*** Opening TEXT UNDER STUDY ***

Can an employer discipline an employee for taking time off work for a medical appointment? What if the employee is still on the probation period? I won't get into specific details, but a somewhat urgent need for me to see a specialist came up and the soonest appointment he has conflicts with my work schedule. The manager is saying he cannot change the schedule.

2 Answers 2


BC employers are required to give workers three days of unpaid personal illness & injury leave per calendar year. However, this protection only applies to workers who have held a job for more than 90 days. If you have not held the job for that long, it does not appear that any protections apply to you. Note that (as of March 2021) there are separate rules concerning COVID-19 exposure & illness.

There may also be protections that apply to you if you are a union member, or if you work in a federally regulated job (banks, national trucking companies, airlines, and some others.)


The manager can change the schedule if you are run over by a bus. Or if your urgent need for a specialist makes you collapse on the way to work. I suppose you can judge yourself whether the manager can’t change the schedule or if it is a slight inconvenience for him which is more important than your health.

*** Closing TEXT UNDER STUDY ***
*** Opening STORED DATA ***

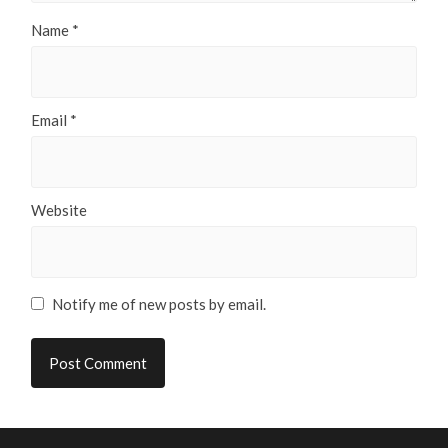
Name
*
Email
*
Website
Notify me of new posts by email.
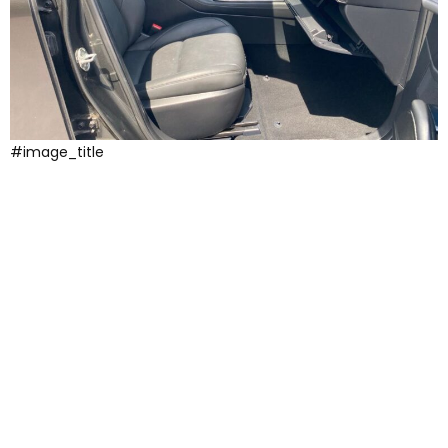
#image_title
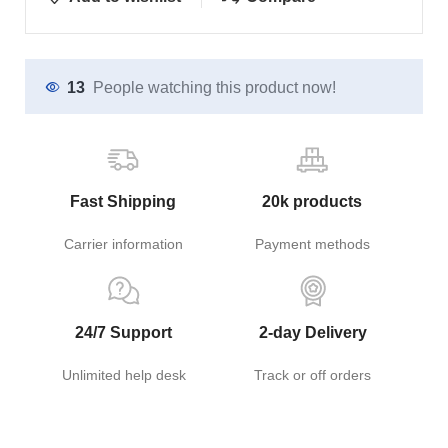
13
People watching this product now!
Fast Shipping
20k products
Carrier information
Payment methods
24/7 Support
2-day Delivery
Unlimited help desk
Track or off orders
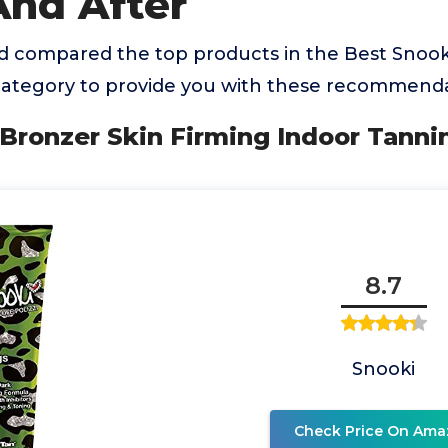
And After
 compared the top products in the Best Snook
category to provide you with these recommenda
 Bronzer Skin Firming Indoor Tann
8.7
Snooki
Check Price On Ama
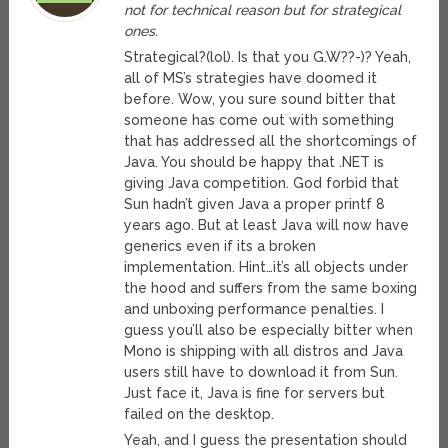
not for technical reason but for strategical
ones.
Strategical?(lol). Is that you G.W??-)? Yeah,
all of MS’s strategies have doomed it
before. Wow, you sure sound bitter that
someone has come out with something
that has addressed all the shortcomings of
Java. You should be happy that .NET is
giving Java competition. God forbid that
Sun hadn’t given Java a proper printf 8
years ago. But at least Java will now have
generics even if its a broken
implementation. Hint…it’s all objects under
the hood and suffers from the same boxing
and unboxing performance penalties. I
guess you’ll also be especially bitter when
Mono is shipping with all distros and Java
users still have to download it from Sun.
Just face it, Java is fine for servers but
failed on the desktop.
Yeah, and I guess the presentation should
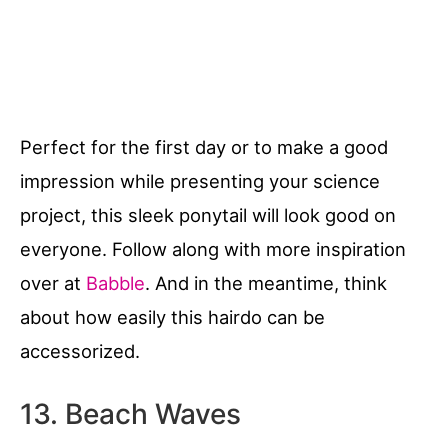
Perfect for the first day or to make a good
impression while presenting your science
project, this sleek ponytail will look good on
everyone. Follow along with more inspiration
over at
Babble
. And in the meantime, think
about how easily this hairdo can be
accessorized.
13. Beach Waves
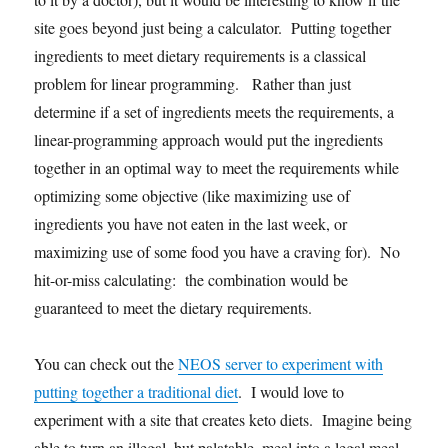
site goes beyond just being a calculator. Putting together
ingredients to meet dietary requirements is a classical
problem for linear programming. Rather than just
determine if a set of ingredients meets the requirements, a
linear-programming approach would put the ingredients
together in an optimal way to meet the requirements while
optimizing some objective (like maximizing use of
ingredients you have not eaten in the last week, or
maximizing use of some food you have a craving for). No
hit-or-miss calculating: the combination would be
guaranteed to meet the dietary requirements.
You can check out the
NEOS server to experiment with
putting together a traditional diet
. I would love to
experiment with a site that creates keto diets. Imagine being
able to turn an illegal, but palatable, meal into a legal meal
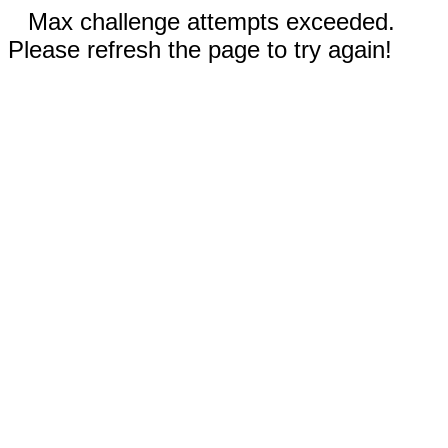
Max challenge attempts exceeded.
Please refresh the page to try again!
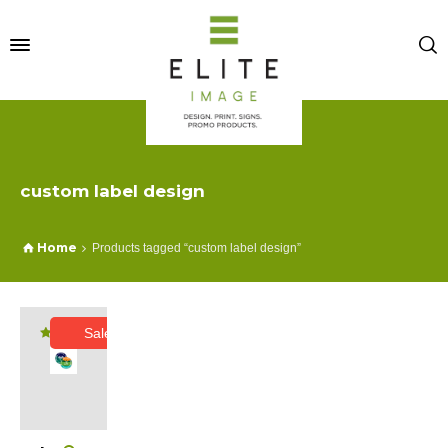
custom label design
Home
Products tagged “custom label design”
Sale!
Rated
5.00
out of 5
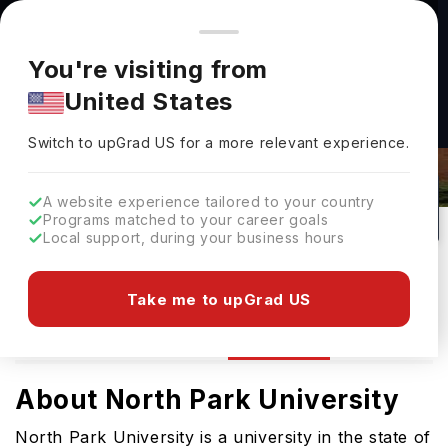
You're browsing from
Countries
🇺🇸
United States
Pricing and program details shown here are for the Indian
You're visiting from
market. Fees, curriculum, and availability may differ in your
United States
region.
Switch to upGrad
US
›
North Park University Rankings 2026
Switch to upGrad
US
for a more relevant experience.
Chicago,
USA
70
#
39
Private
A website experience tailored to your country
Programs matched to your career goals
No of Courses
Rank(
US News
)
University Type
Local support, during your business hours
Download Brochure
Take me to upGrad US
Ranking
Overview
Courses
Admission
About North Park University
North Park University is a university in the state of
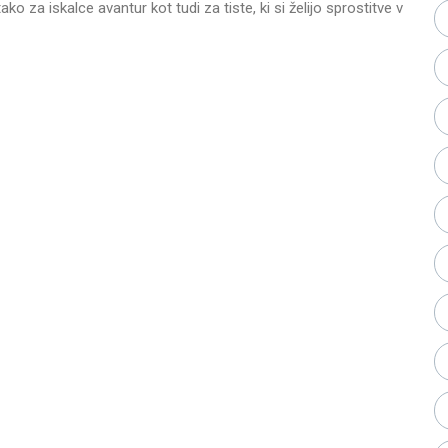
ako za iskalce avantur kot tudi za tiste, ki si želijo sprostitve v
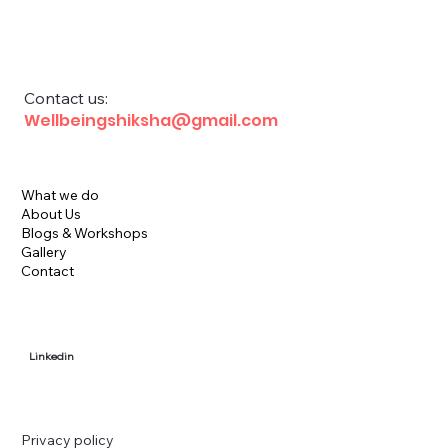
Financial Education for School Children
Contact us:
Wellbeingshiksha@gmail.com
What we do
About Us
Blogs & Workshops
Gallery
Contact
Linkedin
Privacy policy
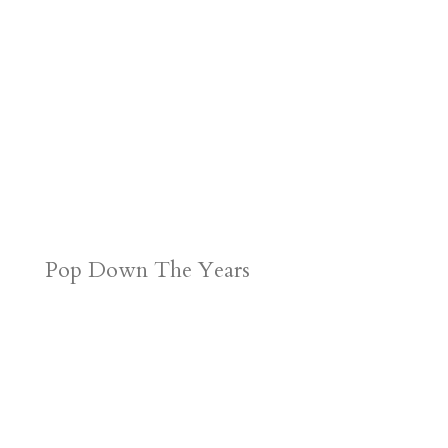
Pop Down The Years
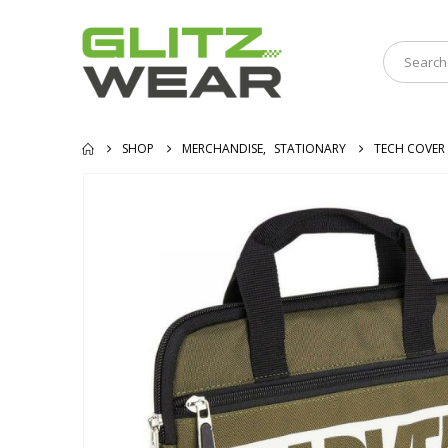
SHOP
MERCHANDISE
,
STATIONARY
TECH COVER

*** Closing STORED DATA ***

### WORK REQUEST 1:
According to the text on taking time off for a medical appointment, how many days of unpaid personal illness and injury leave must BC employers give workers per calendar year?
### WORK REQUEST 2:
Carry on the text about taking time off work for a medical appointment from the point where it stops.

### WRITTEN ANSWER 1:
Three days.

### WRITTEN ANSWER 2:
Take the matter to HR. Tell them what’s the worst case that can happen if you can’t get your appointment and ask if they would want to pay for damages to your health. Worst case, you decide whether your health is more important than his schedule.

  • 3
    I wouldn't follow the advice in this answer unless I were certain that it came from someone with specific knowledge of BC employment law or perhaps if I were prepared to walk away from the job.
    – phoog
    Mar 24, 2021 at 12:27
  • 1
    Agree with @phoog. This might be good (or maybe not so good) The Workplace advice, but it does not answer at all one way or the other for law.se.